There are a few takeaways from the above analysis. First, the cost of revenue has decreased drastically and has been below the revenue growth, which is how a company grows gross profit. Revenue is expected to grow 28% year-over-year in 2018 while cost of revenue has only increased 22% (Note: both metrics have a slight accounting impact). This is a promising trend as it helps the company’s gross margins and shows the company’s scalability. The important thing to understand is what the company is increasing and whether it’ll drive more revenue growth. For example, it’s important for BlackLine to invest in R&D to extend BlackLine's leadership in the broader financial software landscape by further modernizing the company's technology and investing in its platform. It's important to note that, while the company isn't profitable now, management is investing in the company's future. It's important to see a newly public company focusing on the future instead of caving to the short-termism that public companies often fall victim to.

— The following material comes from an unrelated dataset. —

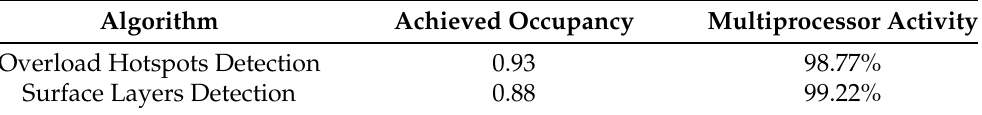
Table 3. Profiled GPU metrics for the implemented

Despite the earnings call being a predictable positive update on the company's growth plan, the company provided positive reaffirmation on executing large deals, expanding internationally, and leveraging key partnership. BlackLine relies on partnerships with accounting firms, other accounting software companies, and other consultants to make that connection with CFOs and other important accounting personnel. With approximately 209,000 professionals currently using BlackLine, these connections are only going to get stronger and stronger as long as BlackLine continues investing in R&D.
The company's second-quarter results reaffirm that the company's growth plan is continuing to be successful with revenue increases from upselling, rate increases, and new customers. There wasn't any big news during the report, which means the company is achieving its business plan without any major hiccups. I believe BlackLine has a market-disrupting product offering, but it's going to require patience from shareholders. While it's going to take a lot of work to grow its customer base, I believe management is making all of the right moves for the future. By investing in the sales force, research and development and support, it's going to result in subscriber growth. With the high gross margins, the company has a very scalable platform that will reward shareholders with operational profitability. Additionally, the company has a strong balance sheet with very little debt on the books. I'm bullish on BlackLine, and I expect the rapid growth to continue as customers adopt its platform, and once the company has a customer subscribed - it will be difficult to transition from its products, which makes it an attractive investment.
Disclosure: I/we have no positions in any stocks mentioned, but may initiate a long position in BL over the next 72 hours.
I wrote this article myself, and it expresses my own opinions. I am not receiving compensation for it (other than from Seeking Alpha). I have no business relationship with any company whose stock is mentioned in this article.